İELEV İlkokul, eskiz
Eğitim yapıları konusundaki projelerimiz, Kazakistan’da 30.000 metrekare'den daha büyük bir okul projemiz ile oldukça ilginç bir boyut kazandı. Kazakistan şu anda devlet politikası olarak eğitim seferberliği başlatmış durumda ve meyvelerini de toplamaya hazırlanıyor. Öğretmenlerini Finlandiya ve Singapur’dan gelen özel eğitmenlerle kurslara tabi tutarak eğitime hazırlıyorlar. Bu çerçevede okul projemiz Finlandıya’lı ekipler tarafından çağdaş eğitime olanak tanıyan kurgusu nedeniyle çok beğenilmiş ve gelecekteki projelerinde de bizlerle çalışılması tavsiye edilmiş. O tarihten sonra Kazakistan’a inşa edilen dört tane okul binası tasarladık. Şimdi de beşincisi için çalışıyoruz.

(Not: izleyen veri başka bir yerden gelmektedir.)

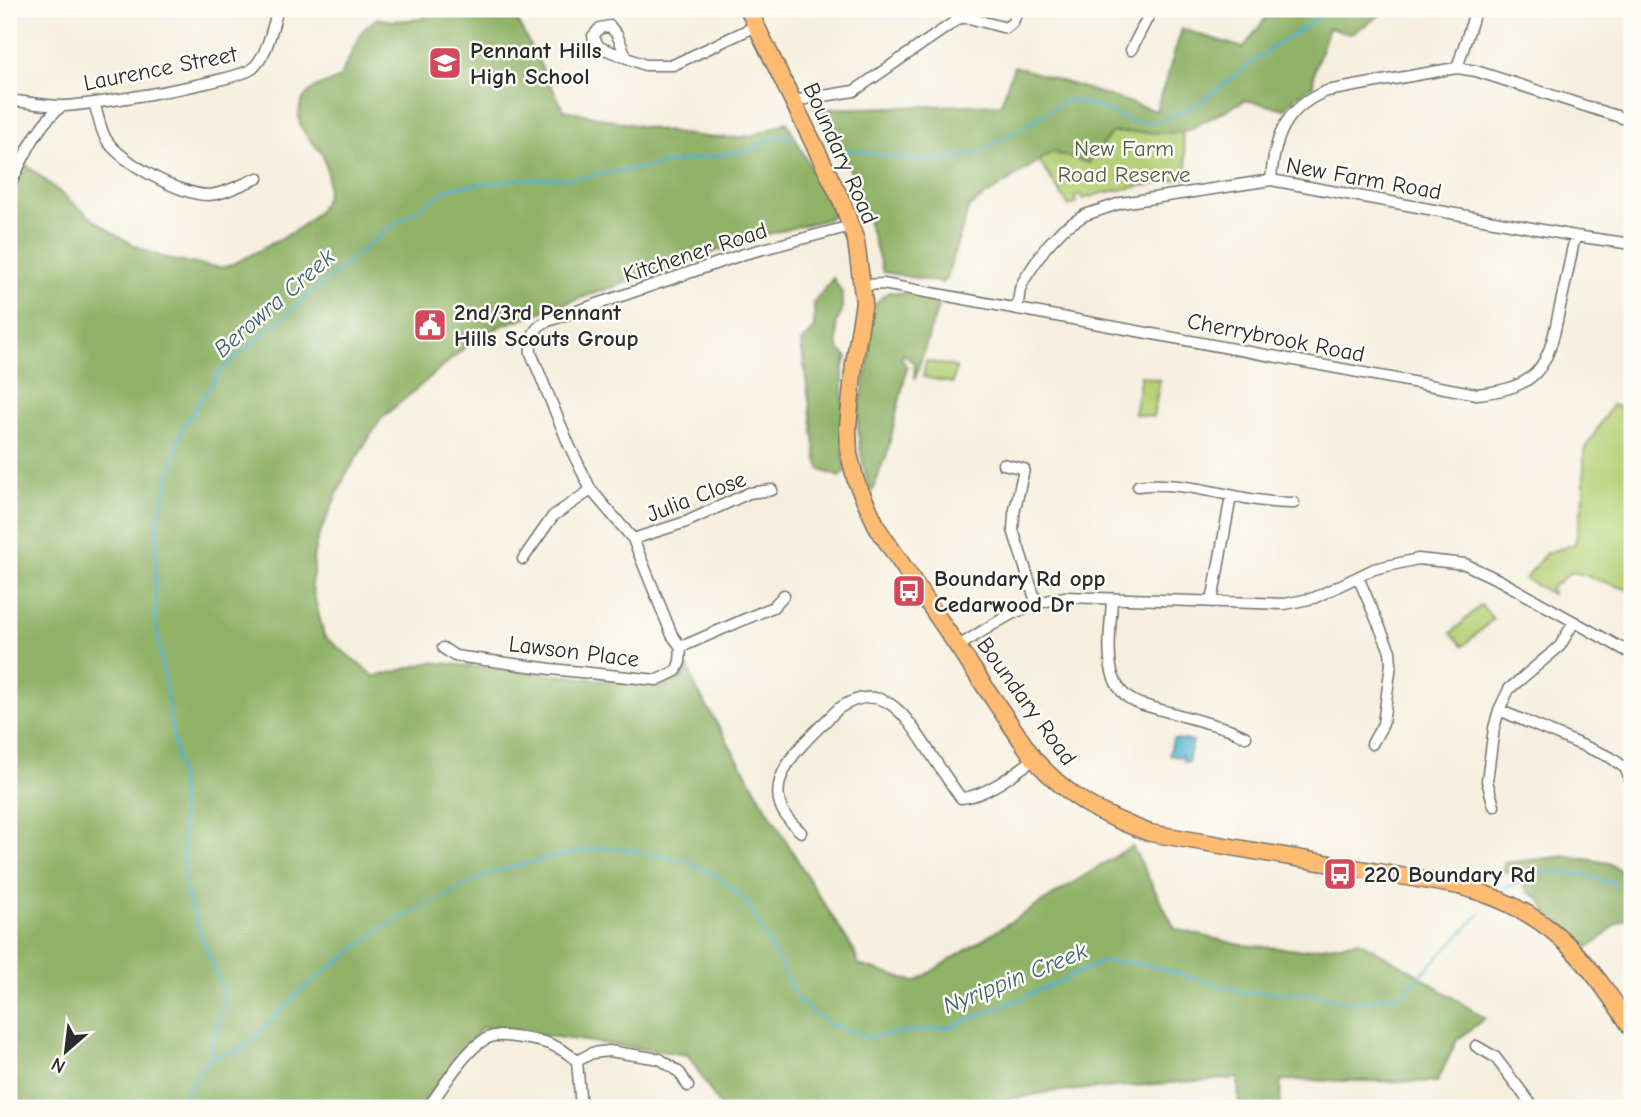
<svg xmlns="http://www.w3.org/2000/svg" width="1641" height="1117" font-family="'Comic Neue',sans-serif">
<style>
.green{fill:#b5d076;stroke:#707e50;stroke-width:2}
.forest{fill:#90b267;stroke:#5e6e49;stroke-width:2}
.water{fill:#52b2d0;stroke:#3e6e7e;stroke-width:2}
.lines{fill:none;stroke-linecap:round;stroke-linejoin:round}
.stream{stroke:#52b2d0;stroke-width:2.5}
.minor-casing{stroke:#72706a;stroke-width:13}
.primary-casing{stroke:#72706a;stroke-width:19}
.minor{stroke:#fff;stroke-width:10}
.primary{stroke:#ffbb71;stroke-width:16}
.labels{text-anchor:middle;stroke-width:5;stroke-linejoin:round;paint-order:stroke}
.poi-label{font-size:23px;font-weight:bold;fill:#2b2b2b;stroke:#fdfcf7;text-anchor:start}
.street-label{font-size:23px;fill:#2b2b2b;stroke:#fdfcf7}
.park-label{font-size:23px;fill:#545d42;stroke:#fdfcf7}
.water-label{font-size:24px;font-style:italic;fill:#3b616d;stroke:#fdfcf7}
</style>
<rect width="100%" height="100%" fill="#fdfcf7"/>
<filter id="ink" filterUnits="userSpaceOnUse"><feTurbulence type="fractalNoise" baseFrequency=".0143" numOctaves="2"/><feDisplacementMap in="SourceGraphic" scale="14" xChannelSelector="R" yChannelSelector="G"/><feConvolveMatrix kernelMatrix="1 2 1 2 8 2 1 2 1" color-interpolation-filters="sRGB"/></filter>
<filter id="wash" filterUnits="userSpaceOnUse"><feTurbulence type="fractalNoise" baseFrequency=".00686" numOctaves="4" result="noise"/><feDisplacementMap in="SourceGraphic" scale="28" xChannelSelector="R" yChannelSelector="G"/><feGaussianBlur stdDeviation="1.57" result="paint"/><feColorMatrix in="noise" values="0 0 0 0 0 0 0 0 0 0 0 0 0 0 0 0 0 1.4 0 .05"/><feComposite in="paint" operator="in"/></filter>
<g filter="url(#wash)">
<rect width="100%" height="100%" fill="#f6efde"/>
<path class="green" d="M 1111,132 L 1182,133 L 1189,177 L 1103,193 L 1082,199 L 1080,195 L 1075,197 L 1076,203 L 1069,206 L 1038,159 L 1053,151 Z
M 926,361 L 956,367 L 953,383 L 923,377 Z
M 1141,376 L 1160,380 L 1153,417 L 1134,414 Z
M 1612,405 L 1632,410 L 1632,591 L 1578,573 L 1570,573 L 1551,588 L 1552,594 L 1525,579 L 1546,553 L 1575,544 L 1584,498 L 1584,451 Z
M 1481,605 L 1493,619 L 1463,646 L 1451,633 Z"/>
<path class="forest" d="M 427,9 L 511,9 L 564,110 C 613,119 711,148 757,134 C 767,131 777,126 787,122 L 834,213 L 828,219 L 760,236 L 503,325 L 475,339 L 381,419 L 345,476 L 317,540 L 313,558 L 314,569 L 311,583 L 324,636 L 375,677 L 431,662 L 663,686 L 683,677 L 688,667 L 697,690 L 814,888 L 853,949 L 859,965 L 915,982 L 1132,846 L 1175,929 L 1241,945 L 1303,950 L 1359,941 L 1407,968 L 1485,1018 L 1457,1040 L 1437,1082 L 1281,1080 L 1280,1108 L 1239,1108 L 1238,1078 L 1048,1092 L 966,1108 L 721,1108 L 688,1055 L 482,1027 L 419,1108 L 9,1108 L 9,186 L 21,161 C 75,202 126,258 197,264 C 205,265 216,268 224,267 C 237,264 264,247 277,241 C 293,233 322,215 326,196 C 329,184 328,165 322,154 C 313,140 298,133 299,114 C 300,90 320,85 339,79 L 362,31 L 377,18 L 392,21 L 423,19 Z
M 1269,9 L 1389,9 L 1352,34 L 1329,28 L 1314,71 L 1313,86 L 1297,96 L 1285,109 L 1245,100 L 1182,133 L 1112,132 L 1089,163 L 1052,152 L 969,207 L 946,279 L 942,283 L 883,272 L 858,187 L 821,109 L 1001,104 L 1014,66 L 1156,111 L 1182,29 L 1243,48 L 1265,19 Z
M 833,278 L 842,293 L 842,312 L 836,323 L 838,348 L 847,357 L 843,369 L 843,454 L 845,472 L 840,477 L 821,470 L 817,460 L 801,342 L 814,330 L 814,302 Z
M 890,292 L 916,295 L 939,303 L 915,379 L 914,363 L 903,354 L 901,358 L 907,368 L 886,458 L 883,462 L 873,491 L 870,489 C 863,469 859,446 858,425 C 857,403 866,381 869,360 C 872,343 868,324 875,307 C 878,299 883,295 890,292 Z
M 1567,856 L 1609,863 L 1630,878 L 1632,877 L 1632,916 C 1610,923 1607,939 1588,947 L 1548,913 L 1539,898 L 1529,893 L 1517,874 L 1503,871 L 1504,863 Z"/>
<path class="water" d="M 1173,739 L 1193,741 L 1188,762 L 1183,761 L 1182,755 L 1179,757 L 1169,755 Z"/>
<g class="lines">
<path class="stream" d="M 836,147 C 884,156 933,168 981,152 L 1067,100 C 1095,101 1117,121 1145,122 C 1183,124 1239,71 1270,49 C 1285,39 1300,30 1315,20 L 1327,9
M 1506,888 L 1542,871 L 1585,875 L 1625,887 L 1632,887
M 209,1058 L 245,1048 L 301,990 L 384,927 L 492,872 L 594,848 L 632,850 L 686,861 L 720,878 L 748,903 L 798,1000 L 826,1023 L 867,1037 L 950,1027 L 1018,1000 L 1104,961 L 1144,964 L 1244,992 L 1307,993 L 1353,1003 L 1402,994 L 1480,914
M 182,1108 L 187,1088 L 209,1058 L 225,998 L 186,892 L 180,780 L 155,618 L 157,522 L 183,426 L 221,370 L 385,231 L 449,188 L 521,179 L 577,178 L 750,150 L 772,137 L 796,137"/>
</g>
</g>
<g filter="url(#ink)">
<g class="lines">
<defs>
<path id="minor" d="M 1131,50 L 1152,9
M 627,58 L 617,35 L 610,26 L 600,28 L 593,36 L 599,47 L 645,65 L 673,65 L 756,26
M 1457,68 L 1476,9
M 9,100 C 26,102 45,106 63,106 C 88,106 239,81 253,68 C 268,54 272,28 278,9
M 793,101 L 854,91 L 960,18 L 969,18 L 1006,28 L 1013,22 L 1018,9
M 94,103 C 98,114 100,129 106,139 C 120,162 181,195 208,195 C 225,194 242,184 258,178
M 1271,180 C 1274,138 1285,107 1327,91 L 1444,70 L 1457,68 L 1476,71 L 1632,121
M 9,187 C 23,160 36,125 62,106
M 863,285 L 883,284 L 1477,394 C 1538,388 1548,368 1559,311 C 1565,286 1570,261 1575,236
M 1017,309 L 1020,289 L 1024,280 L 1046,247 L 1063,229 L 1085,215 L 1121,203 L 1271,180 L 1575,236 L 1632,244
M 1003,464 L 1024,469 L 1014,514 L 1013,530 L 1036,602
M 1138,486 C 1190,479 1242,504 1294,503
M 633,539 L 686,522 L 749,493 L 772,490
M 523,559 L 553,516 L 591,490
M 1358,577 L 1390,651 L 1391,664 L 1383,724 L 1372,744
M 1112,599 C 1111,634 1098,689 1140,704 L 1229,729 L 1246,737
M 1212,602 L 1231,496
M 959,646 C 997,622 1019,605 1065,597 L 1285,604 L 1314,598 L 1374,569 L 1418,559 L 1465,564 L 1501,581 L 1632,654
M 681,647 L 672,635 L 633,539 L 591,490 L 569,445 L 531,353 C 530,339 533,329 545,322 L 744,254 L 851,226
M 681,647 L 773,607 L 784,595
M 443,648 L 455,656 L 551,669 L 657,680 L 676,671 L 680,662 L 681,647
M 1499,710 L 1610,757 L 1625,768 L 1632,783
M 1494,806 L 1487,781 L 1494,728 L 1499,710 L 1509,689 L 1560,646 L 1574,622
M 801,832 C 796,827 790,822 786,816 C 758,776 813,735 838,709 C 882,679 904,713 927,748 C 938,765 949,782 961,798 C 985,797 1015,773 1034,759
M 1476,1046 L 1495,1057 L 1534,1108
M 577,1061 L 592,1053 L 609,1051 L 660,1059 L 680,1073 L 688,1086
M 428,1108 C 442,1089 470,1040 494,1036 C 503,1035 513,1037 522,1038 C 544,1041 559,1045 577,1061 L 581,1108"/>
<path id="primary" d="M 748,9 L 842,202 L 856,241 L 864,302 L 854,364 L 848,427 L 849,454 L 856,481 L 878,529 L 1034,759 C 1069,798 1101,815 1150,833 L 1459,886 C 1548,909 1584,955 1632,1029"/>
</defs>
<use href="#minor" class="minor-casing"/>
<use href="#primary" class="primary-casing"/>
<use href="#minor" class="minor"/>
<use href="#primary" class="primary"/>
</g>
</g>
<defs>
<symbol id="school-square" viewBox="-11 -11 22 22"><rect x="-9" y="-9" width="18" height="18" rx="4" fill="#d1495b" stroke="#fdfcf7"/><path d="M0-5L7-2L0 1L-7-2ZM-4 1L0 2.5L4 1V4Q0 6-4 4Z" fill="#fff"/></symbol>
<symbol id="civic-square" viewBox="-11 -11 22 22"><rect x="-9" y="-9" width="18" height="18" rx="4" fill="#d1495b" stroke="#fdfcf7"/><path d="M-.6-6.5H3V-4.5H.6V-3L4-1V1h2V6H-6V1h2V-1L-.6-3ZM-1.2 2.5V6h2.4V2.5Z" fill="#fff"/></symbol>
<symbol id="bus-square" viewBox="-11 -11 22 22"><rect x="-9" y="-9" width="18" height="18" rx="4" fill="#d1495b" stroke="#fdfcf7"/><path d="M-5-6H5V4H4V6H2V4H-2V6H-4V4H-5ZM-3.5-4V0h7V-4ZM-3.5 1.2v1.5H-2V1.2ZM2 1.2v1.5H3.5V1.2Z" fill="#fff"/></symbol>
</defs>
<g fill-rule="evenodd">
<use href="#school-square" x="426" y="44" width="38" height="38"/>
<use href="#civic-square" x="411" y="306" width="38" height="38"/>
<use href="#bus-square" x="890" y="572" width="38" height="38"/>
<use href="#bus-square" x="1321" y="855" width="38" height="38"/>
</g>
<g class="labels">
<g class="poi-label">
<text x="470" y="58">Pennant Hills<tspan x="470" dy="26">High School</tspan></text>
<text x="454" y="320">2nd/3rd Pennant<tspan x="454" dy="26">Hills Scouts Group</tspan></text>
<text x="934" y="586">Boundary Rd opp<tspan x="934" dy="26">Cedarwood Dr</tspan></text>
<text x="1364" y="882">220 Boundary Rd</text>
</g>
<g class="street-label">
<text transform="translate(160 68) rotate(-11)" y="8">Laurence Street</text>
<text transform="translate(841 153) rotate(66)" y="8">Boundary Road</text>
<text transform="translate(1364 178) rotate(10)" y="8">New Farm Road</text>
<text transform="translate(695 252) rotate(-18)" y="8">Kitchener Road</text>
<text transform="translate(1276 337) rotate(11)" y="8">Cherrybrook Road</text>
<text transform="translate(696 496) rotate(-21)" y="8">Julia Close</text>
<text transform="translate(574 651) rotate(7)" y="8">Lawson Place</text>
<text transform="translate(1027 701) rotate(54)" y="8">Boundary Road</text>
</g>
<g class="park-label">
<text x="1124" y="156">New Farm<tspan x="1124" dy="26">Road Reserve</tspan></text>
</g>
<g class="water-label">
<text transform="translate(274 303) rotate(-41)" y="8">Berowra Creek</text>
<text transform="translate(1015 978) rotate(-22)" y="8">Nyrippin Creek</text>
</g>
</g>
<rect width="1641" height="1117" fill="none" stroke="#fdfcf7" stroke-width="35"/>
<g transform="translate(66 1051) rotate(208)" stroke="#fdfcf7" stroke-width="5" paint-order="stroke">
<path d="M0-5L12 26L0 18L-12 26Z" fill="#2b2b2b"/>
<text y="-10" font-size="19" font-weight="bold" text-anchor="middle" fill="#2b2b2b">N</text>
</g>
</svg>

Kazakistan’daki bu eğitim seferberliğinin çok anlamlı ve akılcı bir yönü de var. Bizim eğitim sistemimizin tersine, okul saati bittikten sonra çocukların hobilerini yapabilecekleri bir ortamı okul içinde hazırlama çabası içindeler. Buna öğrenci sarayı deniliyor. Bir ek yapı konuluyor; müzik stüdyoları, resim stüdyoları, maket atölyeleri, bilgisayar atölyeleri, maker stüdyoları var. Ayrıca müthiş bir spor donanımı da var. Zaten hiçbir okul spor salonu ve konferans salonu olmadan ruhsat alamıyor. Çok ileriler bizden. Okullarda olimpiyat sınıfları, en kaliteli malzemelerle kurulan laboratuvarlar ve okul iç mekânlarında çok yönlü iletişim objeleri eğitim felsefelerinin temelini oluşturuyor. Sonuçlarını da almaya başladılar; çocuklar fizik, kimya biyoloji ve matematik olimpiyatlarında dünya birincilikleri getiriyorlar.